Courtney Jenkins, public affairs officer for CMS in Boston, said the agency "has been and remains in very close contact with Ms. Jacobsen as we work to resolve her situation. "
Danielle Kronk Barrick, director of communications for the state Insurance Department, said she couldn't speak about Jacobsen's case because of privacy concerns. However, she said, department staff are available to assist residents who have issues with their insurance coverage, which could involve contacting the insurer or CMS.
Meanwhile, she said, "We always advise consumers with issues to continue to pay their premiums to ensure their plans are not canceled."
Jacobsen stopped paying the $288 monthly premiums in June, expecting the issue to be resolved and her premium to be lowered.
She recently was told she has to pay the June, July and August payments or her policy will be canceled; she'll get a rebate once the problem is straightened out.

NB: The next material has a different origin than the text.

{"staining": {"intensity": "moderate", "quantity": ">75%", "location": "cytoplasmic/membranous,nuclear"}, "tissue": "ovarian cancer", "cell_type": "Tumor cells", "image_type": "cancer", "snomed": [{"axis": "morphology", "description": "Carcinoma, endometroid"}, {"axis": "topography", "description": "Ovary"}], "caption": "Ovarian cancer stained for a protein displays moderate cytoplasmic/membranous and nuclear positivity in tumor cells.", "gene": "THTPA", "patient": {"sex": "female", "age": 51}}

"It doesn't make any sense," she said. "I'm paying for somebody who no longer exists."
"What if they never straighten it out? Honestly, I don't have a lot of confidence in them right now."

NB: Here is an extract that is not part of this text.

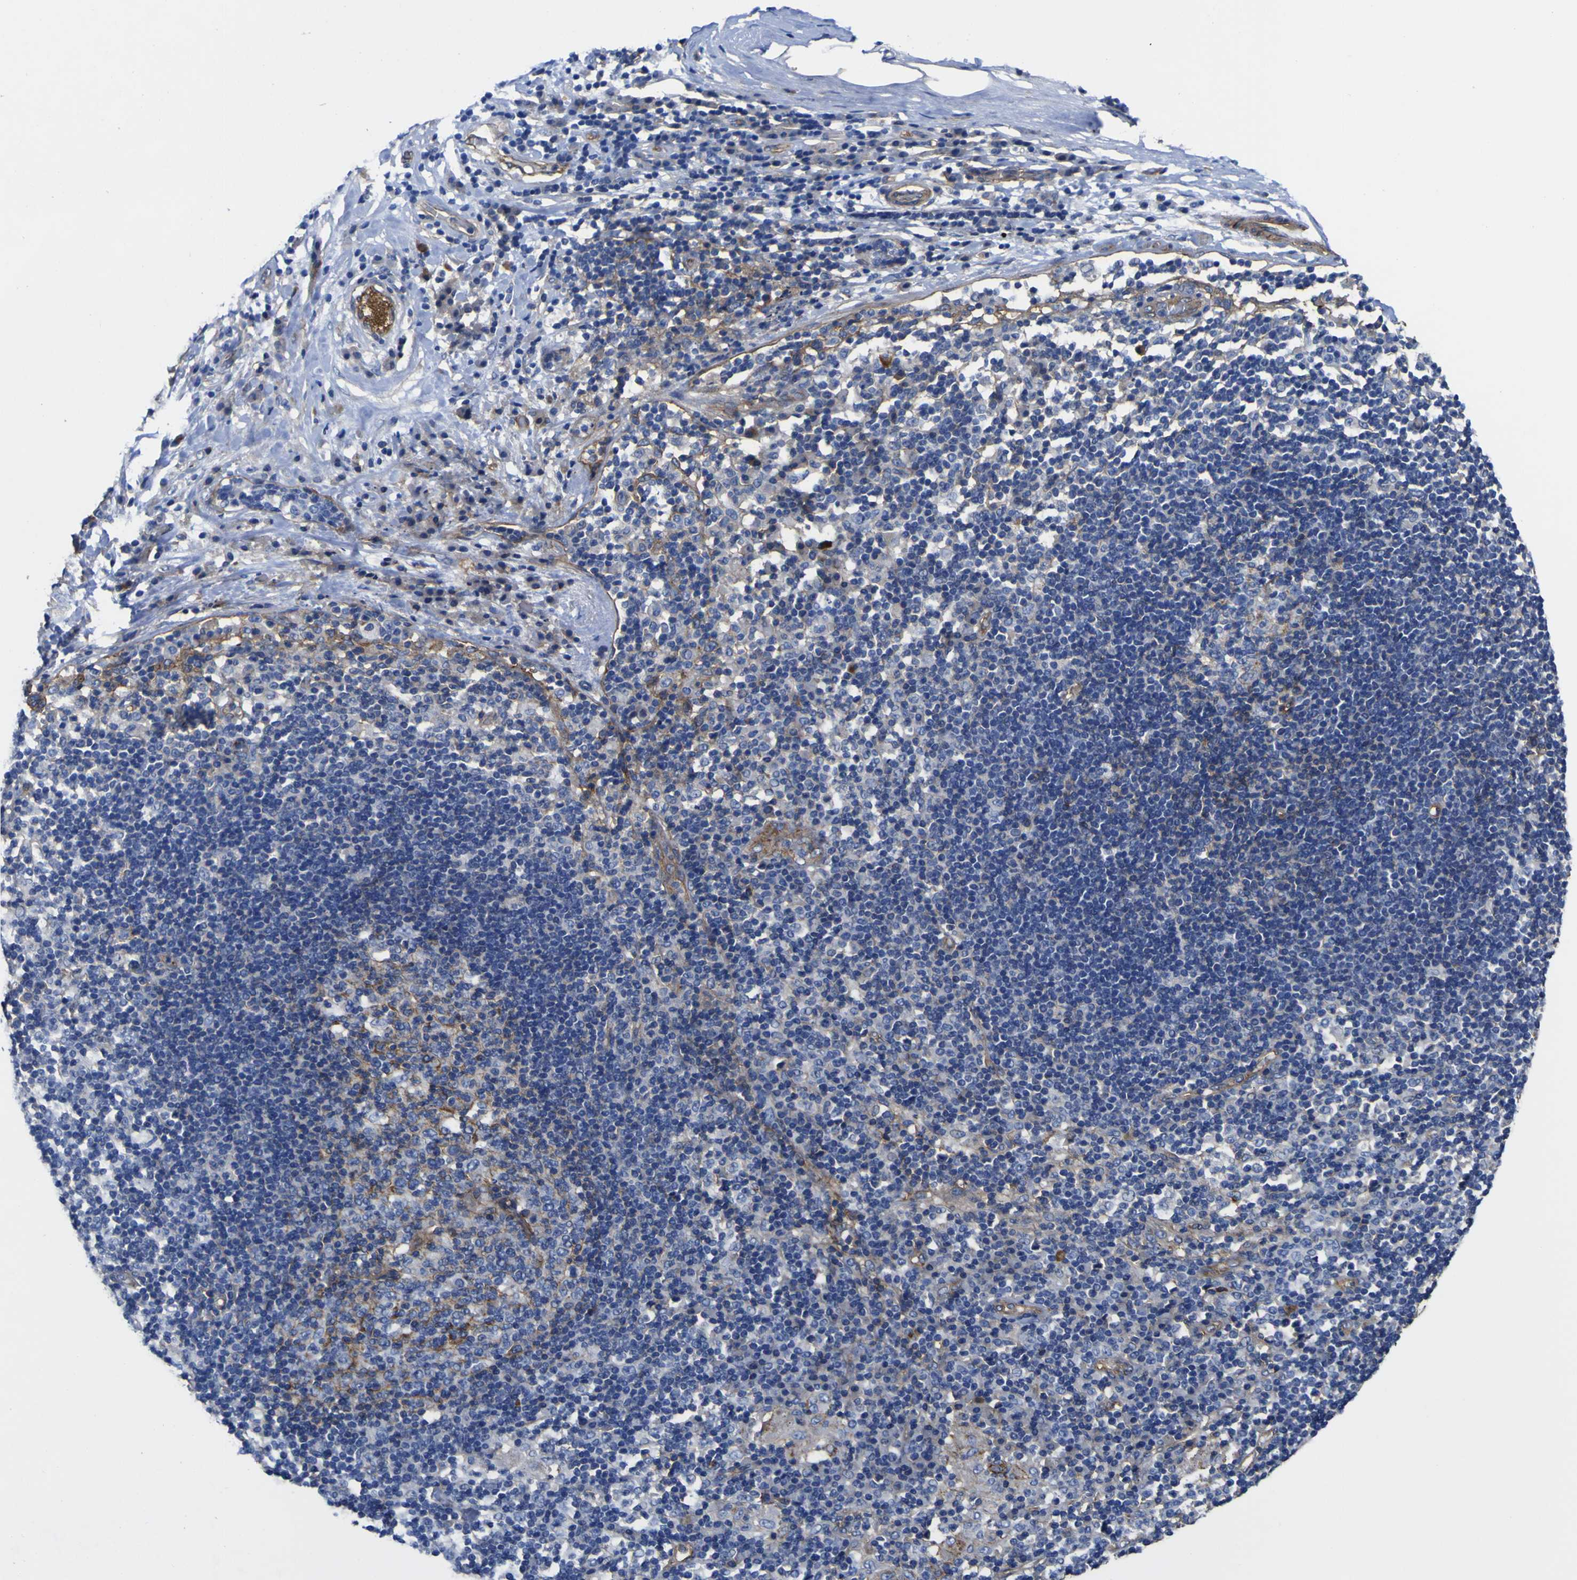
{"staining": {"intensity": "weak", "quantity": ">75%", "location": "cytoplasmic/membranous"}, "tissue": "adipose tissue", "cell_type": "Adipocytes", "image_type": "normal", "snomed": [{"axis": "morphology", "description": "Normal tissue, NOS"}, {"axis": "morphology", "description": "Adenocarcinoma, NOS"}, {"axis": "topography", "description": "Esophagus"}], "caption": "Immunohistochemistry histopathology image of benign adipose tissue stained for a protein (brown), which demonstrates low levels of weak cytoplasmic/membranous staining in about >75% of adipocytes.", "gene": "CD151", "patient": {"sex": "male", "age": 62}}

Christopher Dugan, public relations director for Anthem Blue Cross and Blue Shield in New Hampshire, said Jacobsen need not worry.
"She will not be billed until this is resolved and her policy will not be canceled," he said.
Lisa Kaplan Howe, policy director at the advocacy group New Hampshire Voices for Health, said she hasn't heard of such a problem.
"It sounds like a glitch," Kaplan Howe said. "Part of this is growing pains in the first year, and there are things that maybe weren't adequately put into place to deal with issues like these."
Still, she said, "It should be an easy fix you can do online or over the phone. It should not be something that requires multiple phone calls."
The latest call from CMS brought a new wrinkle: Jacobsen has to contact the Internal Revenue Service to see whether she'll be considered married or single when she files her 2014 taxes. If she's single, she was told, she may no longer qualify for a tax credit - even though her annual salary is just $26,000.
"I have done nothing but get punished since this poor man lost his life," she said. "It's endless."